▶ [Work to complete]: Down to the last line, reproduce the data that follows, but skip the pictures.

▶ [Source records]:
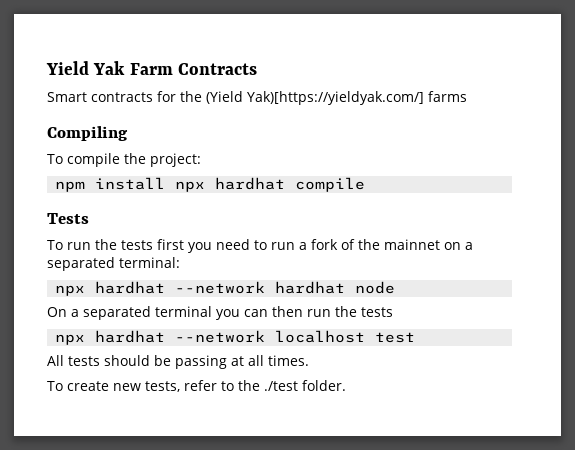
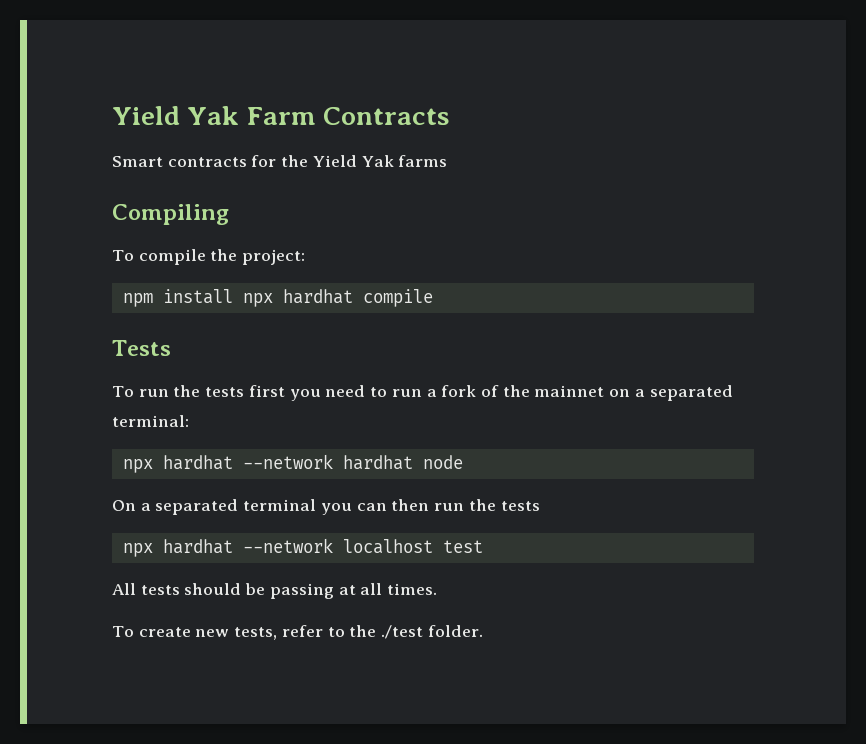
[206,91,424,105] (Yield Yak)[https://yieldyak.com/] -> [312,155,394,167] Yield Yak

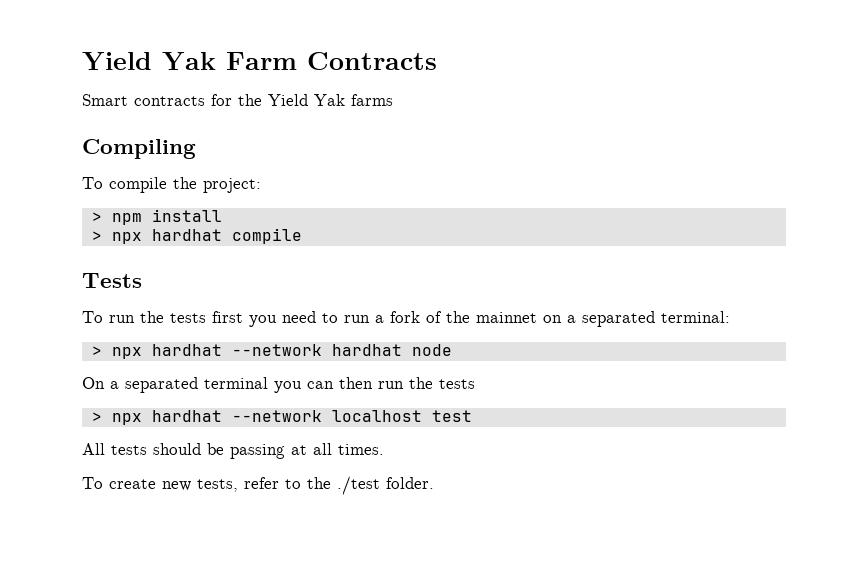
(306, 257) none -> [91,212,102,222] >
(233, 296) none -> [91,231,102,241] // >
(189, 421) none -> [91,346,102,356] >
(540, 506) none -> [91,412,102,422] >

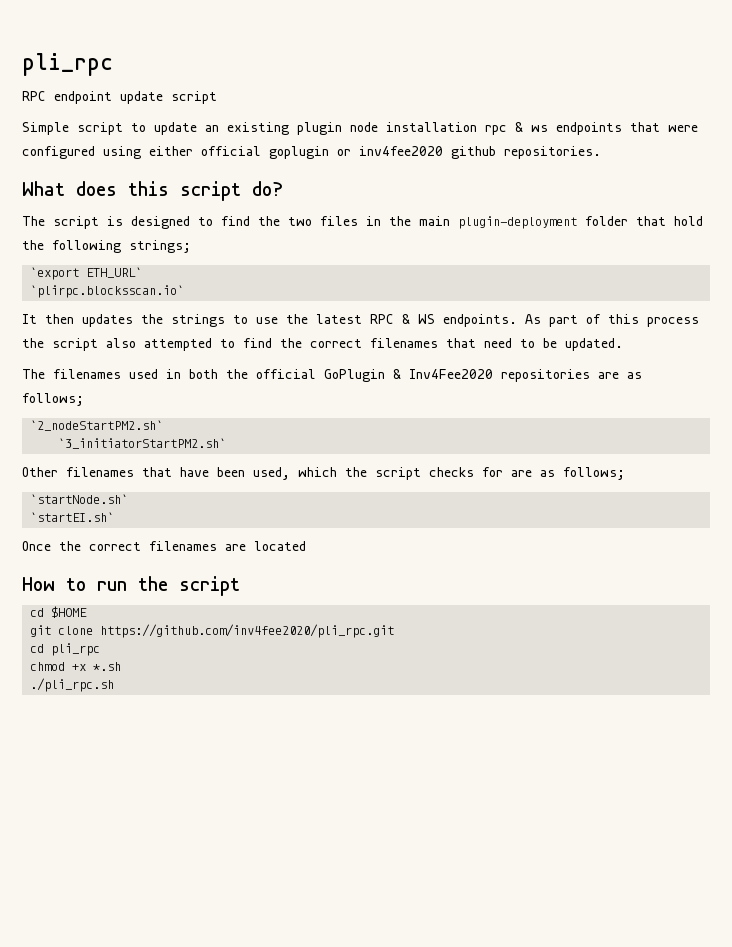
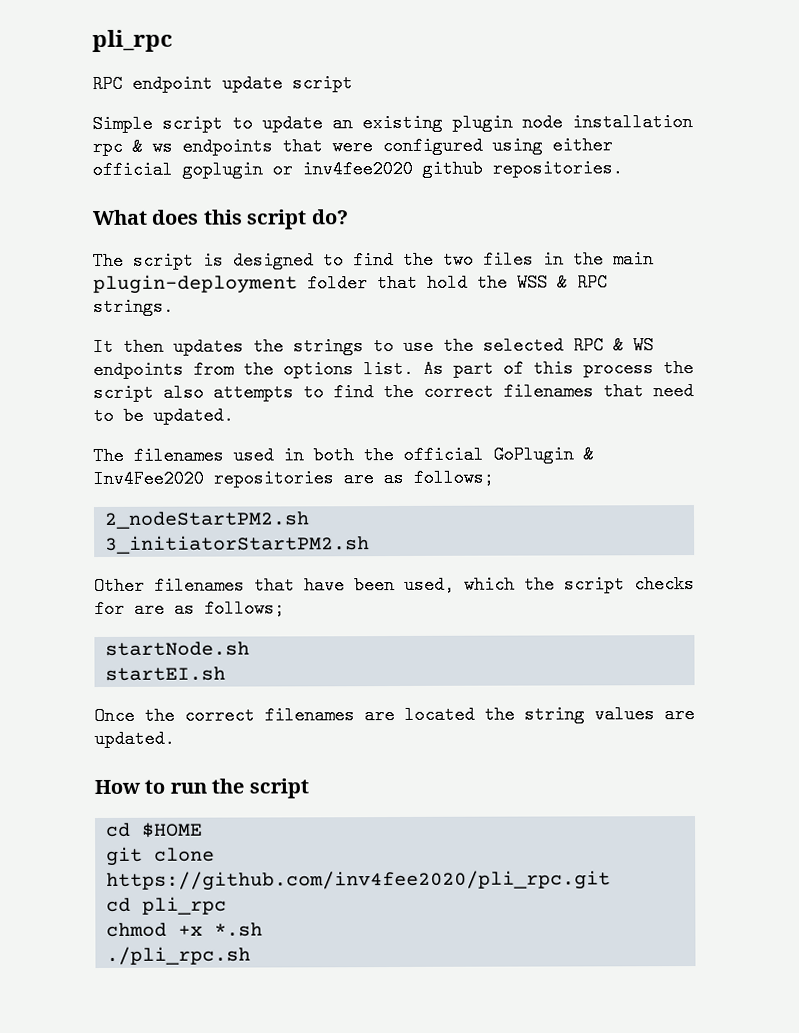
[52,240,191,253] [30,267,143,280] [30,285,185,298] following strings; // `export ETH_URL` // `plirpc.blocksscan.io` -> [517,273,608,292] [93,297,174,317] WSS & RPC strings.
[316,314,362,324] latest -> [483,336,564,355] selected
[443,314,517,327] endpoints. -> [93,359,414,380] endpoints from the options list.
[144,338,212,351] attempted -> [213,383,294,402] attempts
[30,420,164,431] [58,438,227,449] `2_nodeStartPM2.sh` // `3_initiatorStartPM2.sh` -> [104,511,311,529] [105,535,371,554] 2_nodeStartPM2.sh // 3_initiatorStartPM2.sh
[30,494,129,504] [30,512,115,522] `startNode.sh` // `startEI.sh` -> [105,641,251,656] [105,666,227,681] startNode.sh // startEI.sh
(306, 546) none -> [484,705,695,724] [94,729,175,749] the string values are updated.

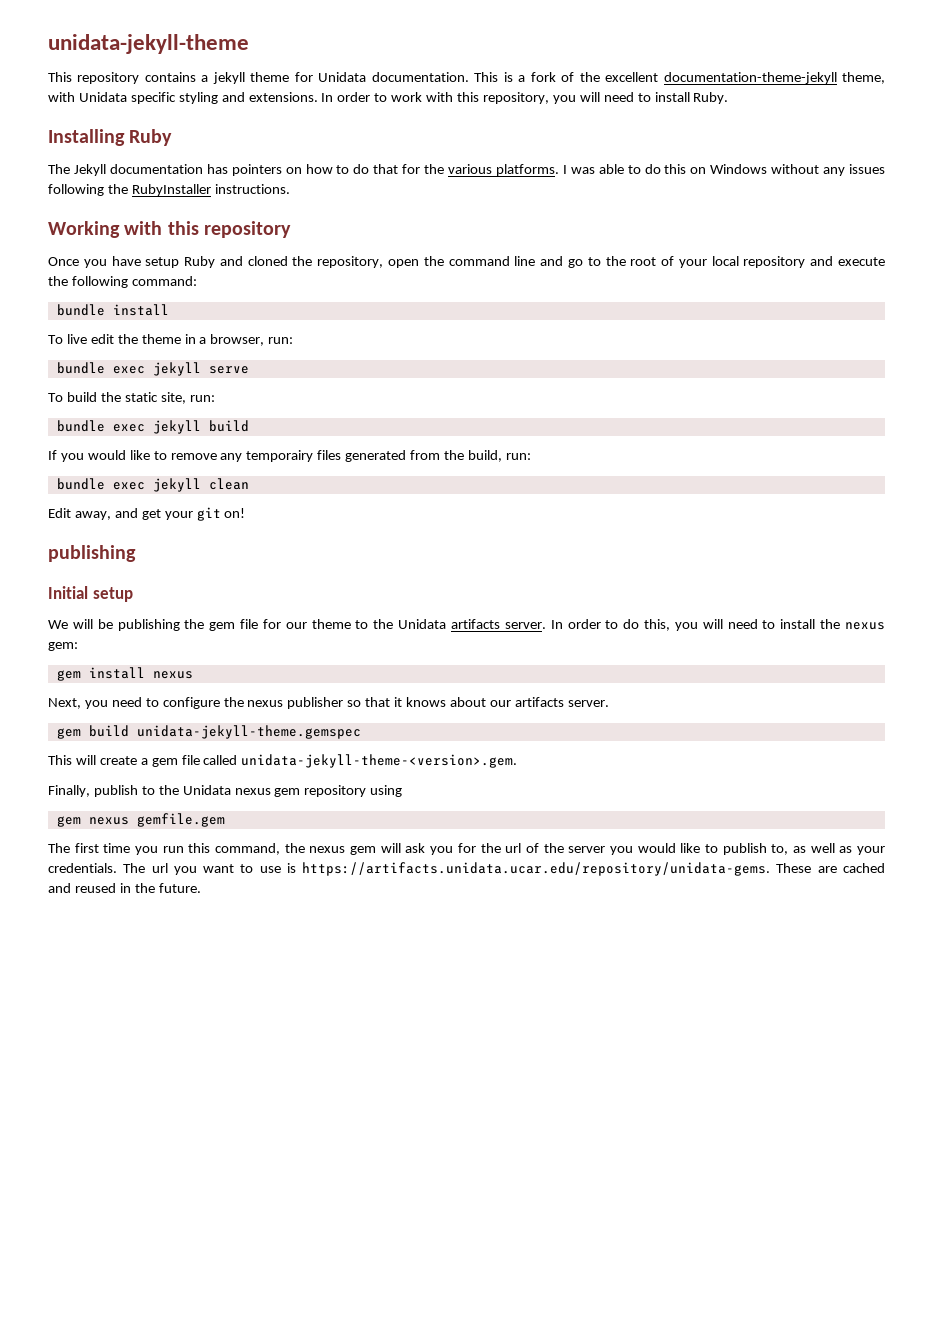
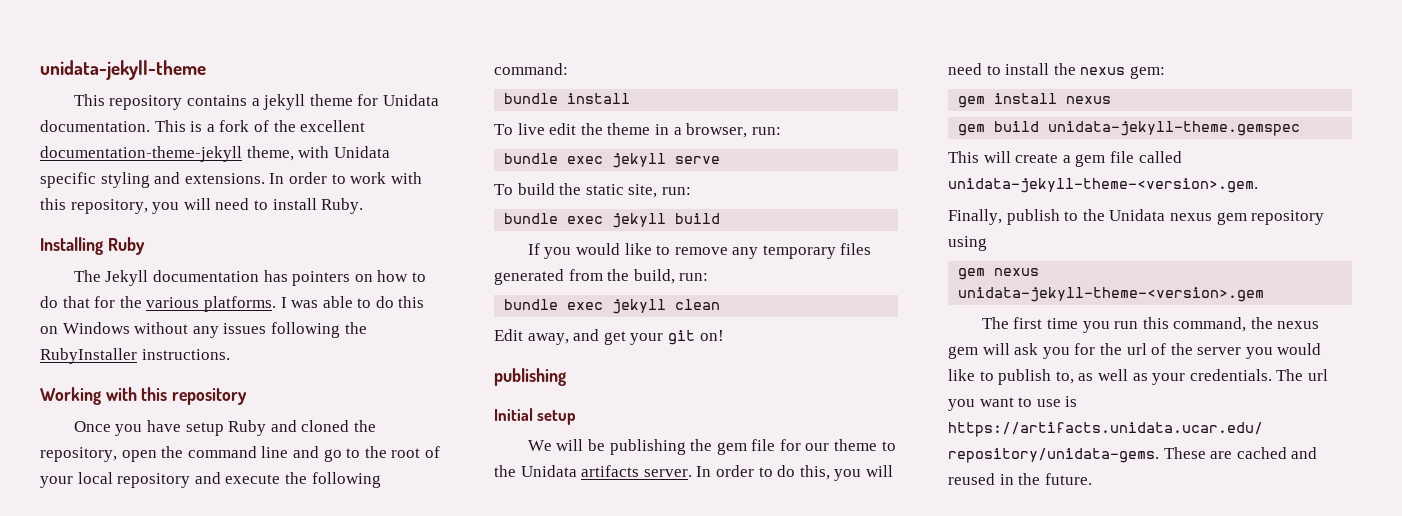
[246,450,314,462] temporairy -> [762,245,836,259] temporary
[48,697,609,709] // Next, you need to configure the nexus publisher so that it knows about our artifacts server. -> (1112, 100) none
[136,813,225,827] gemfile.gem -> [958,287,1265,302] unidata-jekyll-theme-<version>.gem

▶ [Answer to this problem]:
[206,91,424,105] (Yield Yak)[https://yieldyak.com/] -> [312,155,394,167] Yield Yak

(306, 257) none -> [91,212,102,222] >
(233, 296) none -> [91,231,102,241] // >
(189, 421) none -> [91,346,102,356] >
(540, 506) none -> [91,412,102,422] >

[52,240,191,253] [30,267,143,280] [30,285,185,298] following strings; // `export ETH_URL` // `plirpc.blocksscan.io` -> [517,273,608,292] [93,297,174,317] WSS & RPC strings.
[316,314,362,324] latest -> [483,336,564,355] selected
[443,314,517,327] endpoints. -> [93,359,414,380] endpoints from the options list.
[144,338,212,351] attempted -> [213,383,294,402] attempts
[30,420,164,431] [58,438,227,449] `2_nodeStartPM2.sh` // `3_initiatorStartPM2.sh` -> [104,511,311,529] [105,535,371,554] 2_nodeStartPM2.sh // 3_initiatorStartPM2.sh
[30,494,129,504] [30,512,115,522] `startNode.sh` // `startEI.sh` -> [105,641,251,656] [105,666,227,681] startNode.sh // startEI.sh
(306, 546) none -> [484,705,695,724] [94,729,175,749] the string values are updated.

[246,450,314,462] temporairy -> [762,245,836,259] temporary
[48,697,609,709] // Next, you need to configure the nexus publisher so that it knows about our artifacts server. -> (1112, 100) none
[136,813,225,827] gemfile.gem -> [958,287,1265,302] unidata-jekyll-theme-<version>.gem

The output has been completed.